Prompt A
State whether each statement below agrees with the text on trust. For each, answer yes or no and quote the deciding words of the text exactly. (i) The author personally holds the vulnerable approach to trust. (ii) The third mindset is described as the neutral approach to trust. (iii) Most of our trust judgments rest on the deeper trust questions.
Prompt B
Quote the text on trust word for word, starting at "1. I will trust" and ending at "my personal mindset).".
Prompt C
Write what comes next in the text on trust, continuing after its last sentence.

Text under study
Trust Starts With You

Here’s a truth that I’ve learned in business and in life – it’s all about trust. Trust is the problem. Trust is the opportunity. Trust is the gap. Trust is the answer. No matter how you label your issues or challenges (e.g. communication, feedback, accountability, teamwork, etc.), it always comes back to trust. That’s the biggest challenge in solving our business and life issues – we’re trying to address what we think the issue isand we’re failing to recognize and address what the issue really is – trust.

Perhaps the biggest part of that challenge is that we don’t want to admit or talk about a potential trust issue. In part, this is because we believe that our trust levels are good or high enough, but most of our trust judgments are based merely upon the basics (e.g. I trust you not to lie to me or steal from me). However, the deeper trust questions are ignored, or we think the answers are better than they are:

  • Do I trust you to have my back?
  • Do I trust that your feedback is intended to help me?
  • Do I trust that I know what you’re thinking about everything including me?
  • Do I trust that you will do what you say you’re going to do, when you say you’ll do it?

For these reasons, trust is often assumed and, therefore, not addressed, built or re-built.

Another challenge with trust is that we believe (for very good reasons) that trust is built and earned. While there is some truth in this belief, I’ve often been confused by this approach. As I’ve talked to and worked with thousands of leaders and team members, I usually hear three different mindsets regarding trust:

  1. I will trust you from the beginning until you give me a reason not to trust you (the vulnerable approach to trust, and also my personal mindset).
  2. I will neither trust you nor distrust you in the beginning, and I’ll determine trust levels as we move forward in the relationship (the neutral and seemingly non-judgmental approach to trust).
  3. I will not trust you in the beginning, and you must overcome my lack of trust in order to begin to slowly gain my trust (the protection approach to trust).

Record excerpts
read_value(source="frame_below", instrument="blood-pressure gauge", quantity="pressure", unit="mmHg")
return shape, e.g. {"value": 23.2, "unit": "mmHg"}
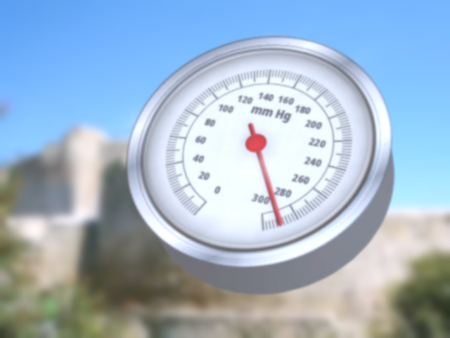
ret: {"value": 290, "unit": "mmHg"}
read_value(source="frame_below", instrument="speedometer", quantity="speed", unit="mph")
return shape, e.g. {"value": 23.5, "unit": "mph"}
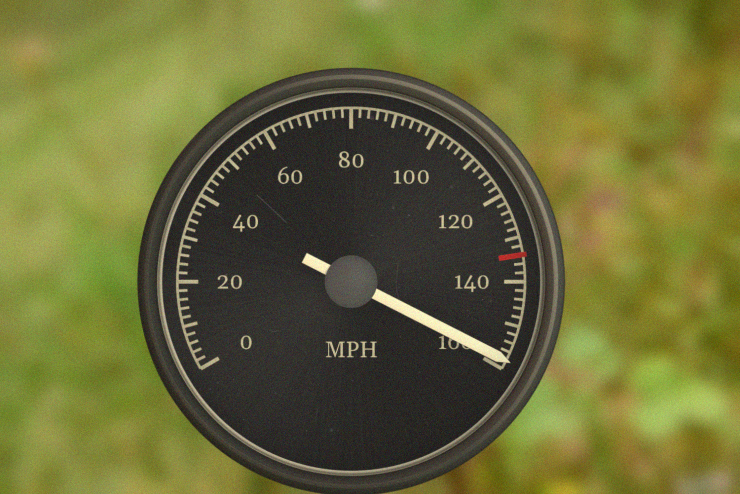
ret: {"value": 158, "unit": "mph"}
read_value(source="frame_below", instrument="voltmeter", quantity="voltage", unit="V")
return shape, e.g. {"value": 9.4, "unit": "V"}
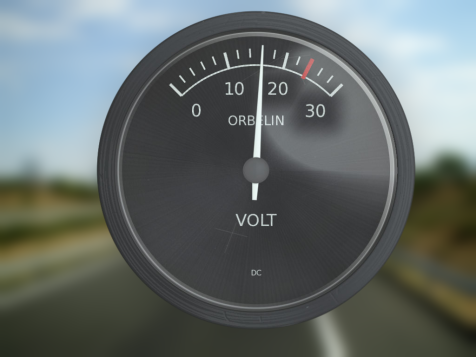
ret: {"value": 16, "unit": "V"}
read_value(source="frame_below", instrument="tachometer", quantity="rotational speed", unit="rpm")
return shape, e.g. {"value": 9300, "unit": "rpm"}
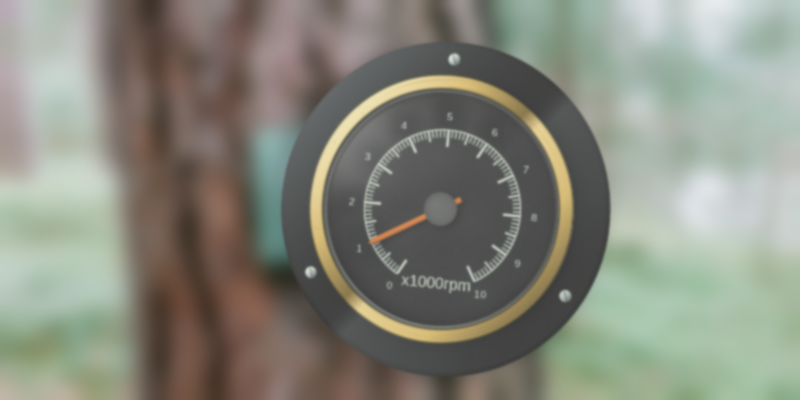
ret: {"value": 1000, "unit": "rpm"}
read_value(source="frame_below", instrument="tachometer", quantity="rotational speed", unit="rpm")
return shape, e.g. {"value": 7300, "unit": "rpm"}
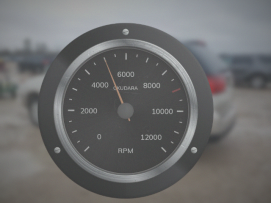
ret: {"value": 5000, "unit": "rpm"}
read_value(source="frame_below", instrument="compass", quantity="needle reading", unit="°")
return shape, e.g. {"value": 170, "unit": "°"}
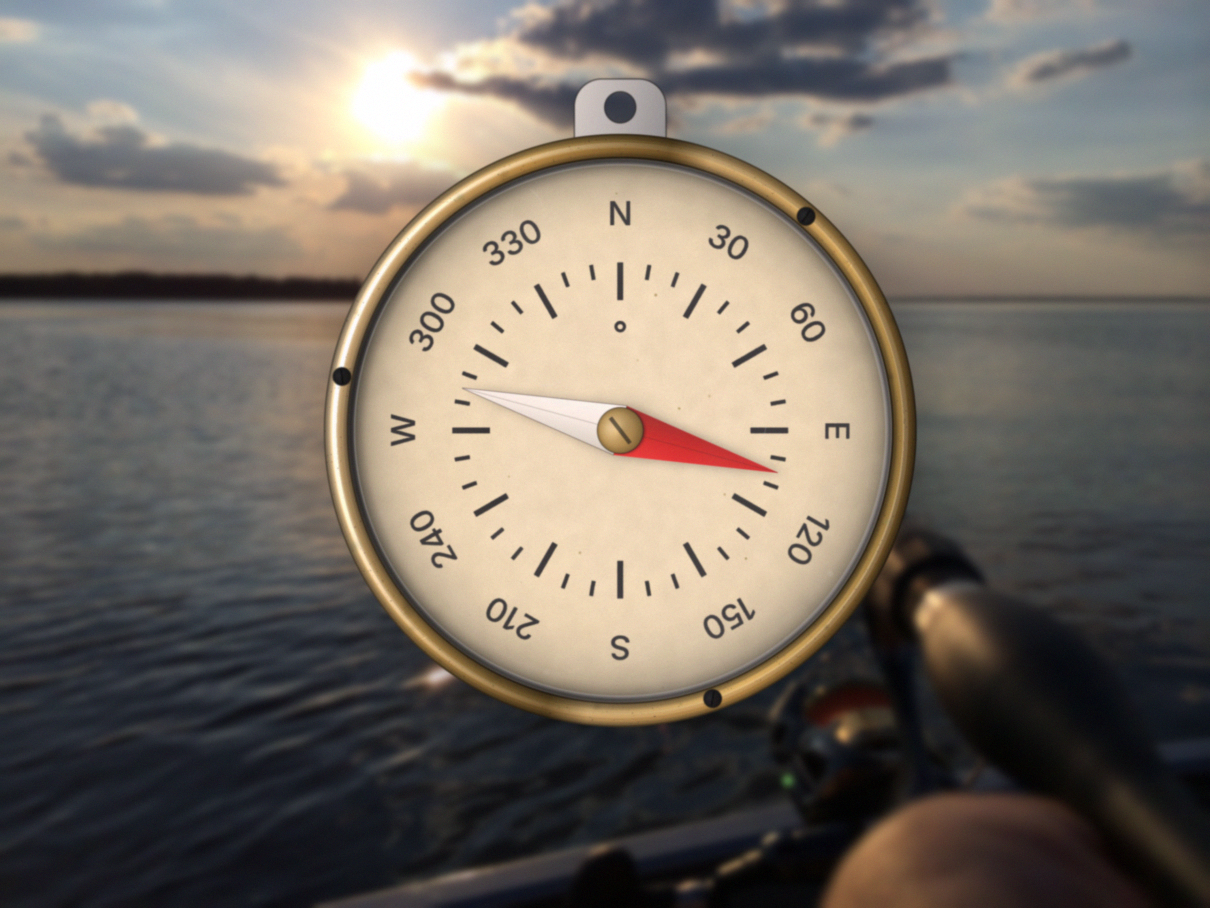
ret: {"value": 105, "unit": "°"}
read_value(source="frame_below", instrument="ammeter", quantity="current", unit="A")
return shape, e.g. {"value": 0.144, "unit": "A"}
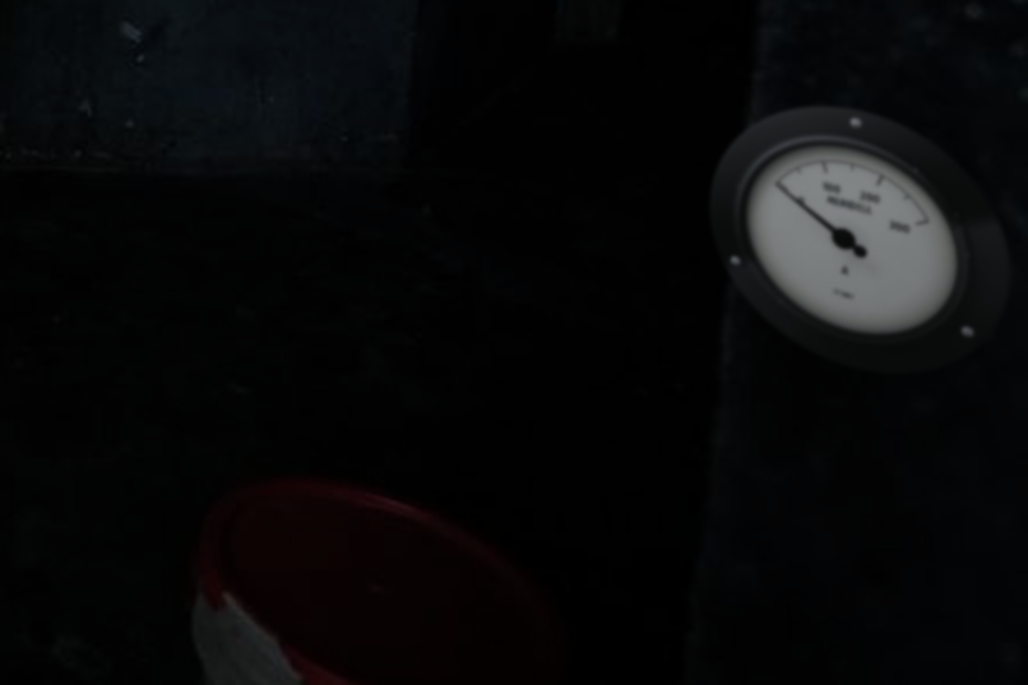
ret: {"value": 0, "unit": "A"}
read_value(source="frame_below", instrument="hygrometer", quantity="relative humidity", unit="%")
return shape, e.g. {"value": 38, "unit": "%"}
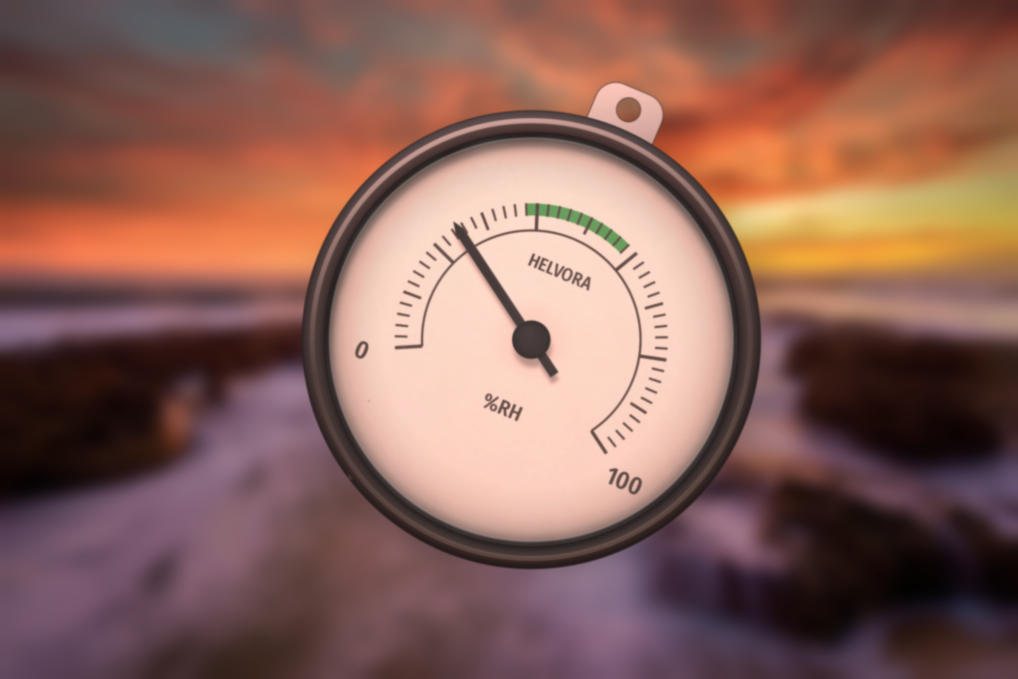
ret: {"value": 25, "unit": "%"}
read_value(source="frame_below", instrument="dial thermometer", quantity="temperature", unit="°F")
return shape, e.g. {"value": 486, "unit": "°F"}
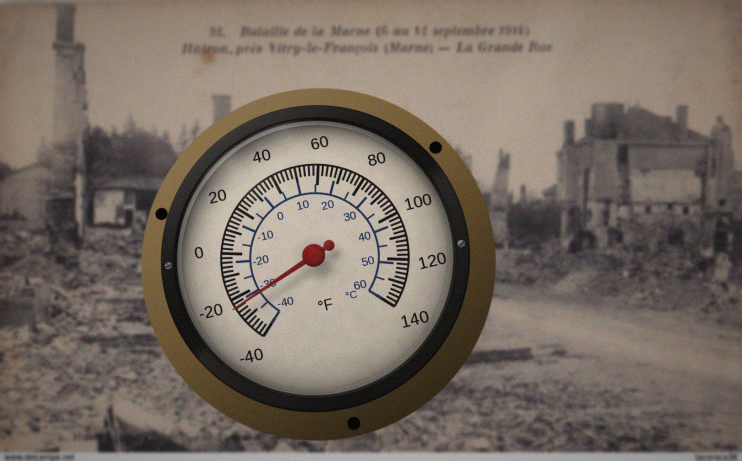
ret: {"value": -24, "unit": "°F"}
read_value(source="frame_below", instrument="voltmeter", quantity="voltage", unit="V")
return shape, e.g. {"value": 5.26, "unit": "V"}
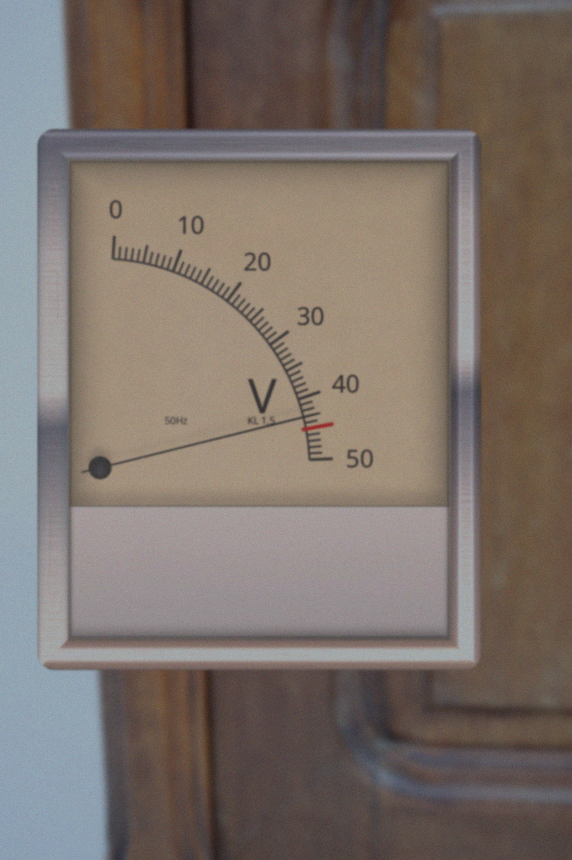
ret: {"value": 43, "unit": "V"}
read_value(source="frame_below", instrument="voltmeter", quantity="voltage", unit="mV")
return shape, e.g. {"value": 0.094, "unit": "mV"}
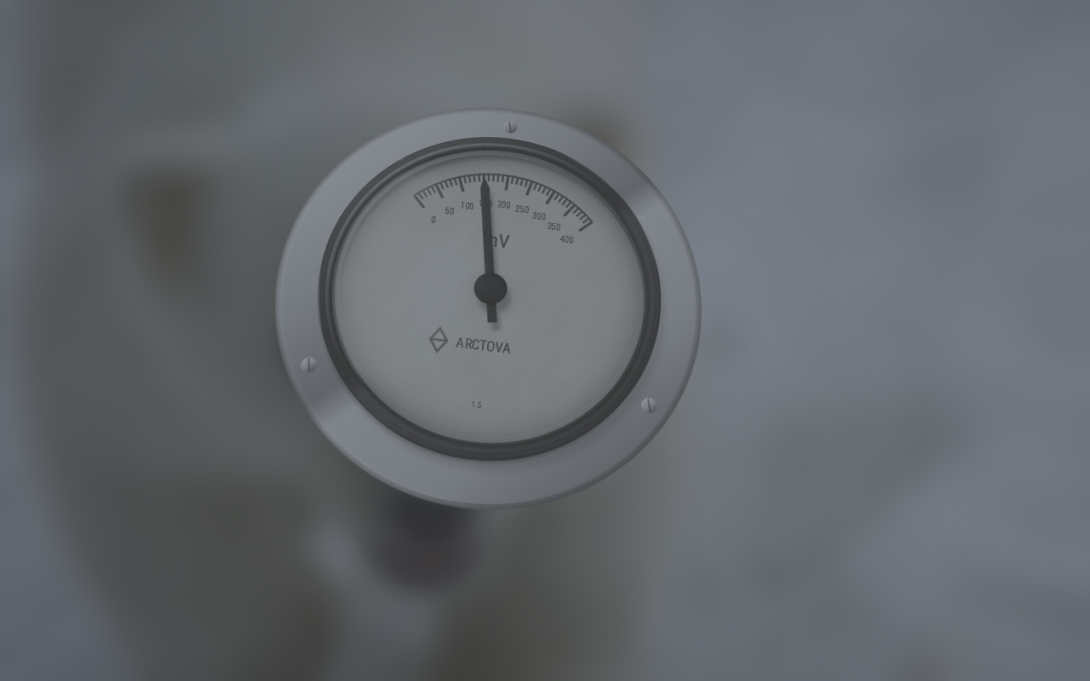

Reply A
(i) Yes: "the vulnerable approach to trust, and also my personal mindset"
(ii) No: "the protection approach to trust"
(iii) No: "most of our trust judgments are based merely upon the basics"

Reply B
1. I will trust you from the beginning until you give me a reason not to trust you (the vulnerable approach to trust, and also my personal mindset).

Reply C
While trust can be built and exist in all three of these mindsets, each one has different risks, and that’s life – there are always risks.

My approach to trust – the vulnerable approach described in number one above – has always struck me as the riskiest (personally), but also the most effective. I was recently reading a book that not only supports this conclusion, but even suggests that it’s the only way to truly build trust and build empowered teams and culture.

In Daniel Coyle’s book The Culture Code (Bantam Books 2017), he offers that vulnerability actually comes beforetrust, not after. He puts it this way:

“Normally, we think about trust and vulnerability the way we think we think about standing on solid ground and leaping into the unknown; first we build trust, then we leap. But science is showing us that we’ve got it backward. Vulnerability doesn’t come after trust – it precedes it. Leaping into the unknown, when done alongside others, causes the solid ground of trust to materialize beneath our feet.”  (p. 107).

Wow! This is a powerful proposition and one that runs contrary to the mindset and approach that I experience with most leaders. Vulnerability is often not only perceived as a potential weakness and even a trait to be kept out of business, but it’s something that is withheld unless and until enough trust is built and felt.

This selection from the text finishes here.